Isabel drifted in, blank-faced. Violet guided her to an armchair, then hurried to the kitchen and returned with a glass. ‘Warm water and brandy. For your nerves,’ she said. Isabel sipped the drink mechanically, and put the empty glass on the occasional table.

Violet brought a rug and tucked it over her knees, though the room was perfectly warm. Isabel began to stroke the wool, tracing her index finger in straight lines over the tartan. She was so absorbed that she did not seem to hear when her mother asked, ‘Is there anything I can get you, pet? Are you hungry?’

Bill put his head around the door and beckoned Violet out to the kitchen. ‘Has she said anything?’

‘Not a word. I think she’s in shock.’

‘Well that makes two of us. I can’t make head or tail of it. I’m going to the station first thing in the morning to get a straight story. That Hannah Roennfeldt’s been daft as a brush for years now. And as for old man Potts: thinks he can throw his weight around because of his dough.’ He pulled the ends of his waistcoat down over his belly. ‘I’m not going to be pushed around by some lunatic and her father, no matter how much money he’s got.’



That night, Isabel lay in her narrow childhood bed, now foreign, constricting. A light wind pushed at the lace curtains, and outside, the chirrup of the crickets reflected the sparkling stars.

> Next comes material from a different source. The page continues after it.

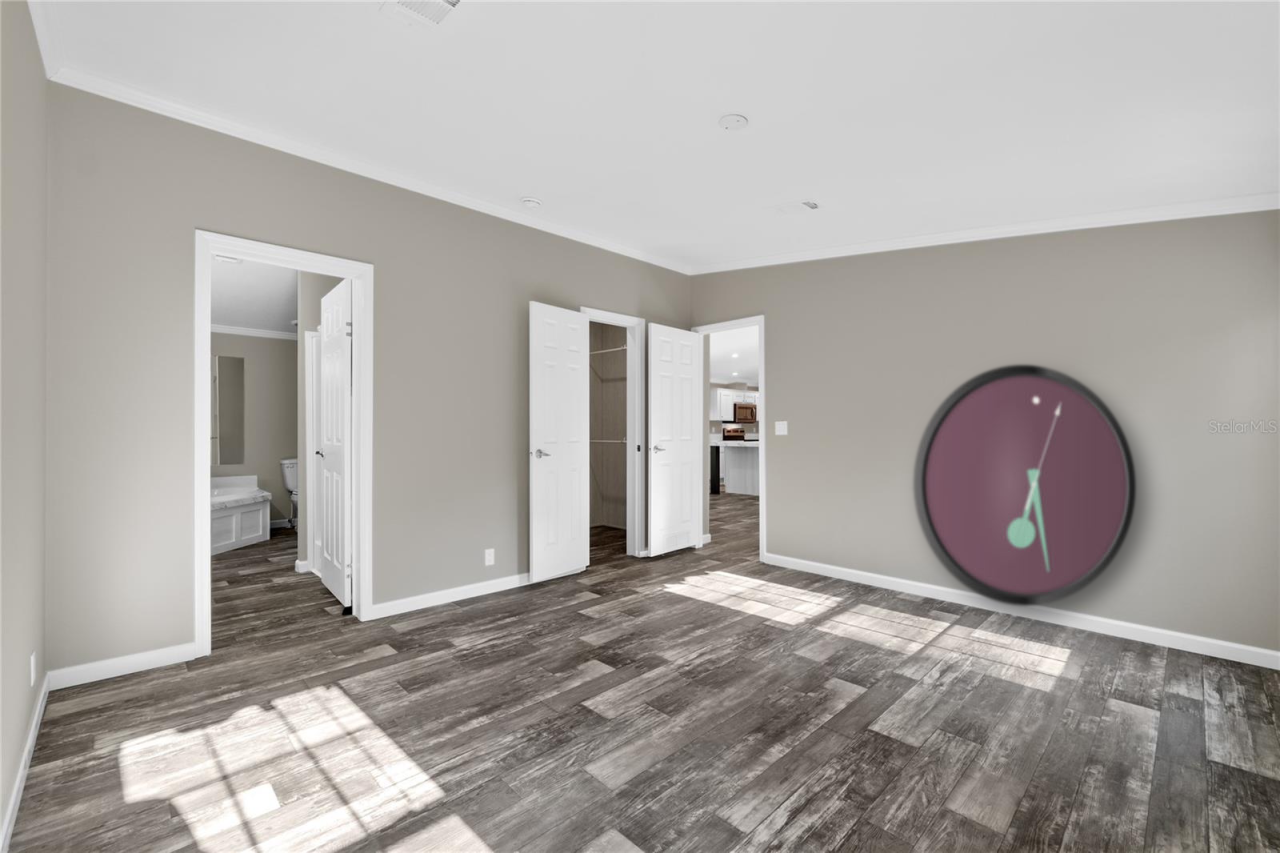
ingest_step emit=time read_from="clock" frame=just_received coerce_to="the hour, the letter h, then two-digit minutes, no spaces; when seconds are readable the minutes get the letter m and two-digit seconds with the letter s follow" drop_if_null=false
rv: 6h28m03s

On a night like this, only moments ago, it seemed, she had lain sleepless and excited at the prospect of her wedding the following morning. She had thanked God for sending her Tom Sherbourne: for letting him be born, for keeping him safe through the war, for wafting him on some breeze of Fate to her shore, where she was the first person he saw as he landed.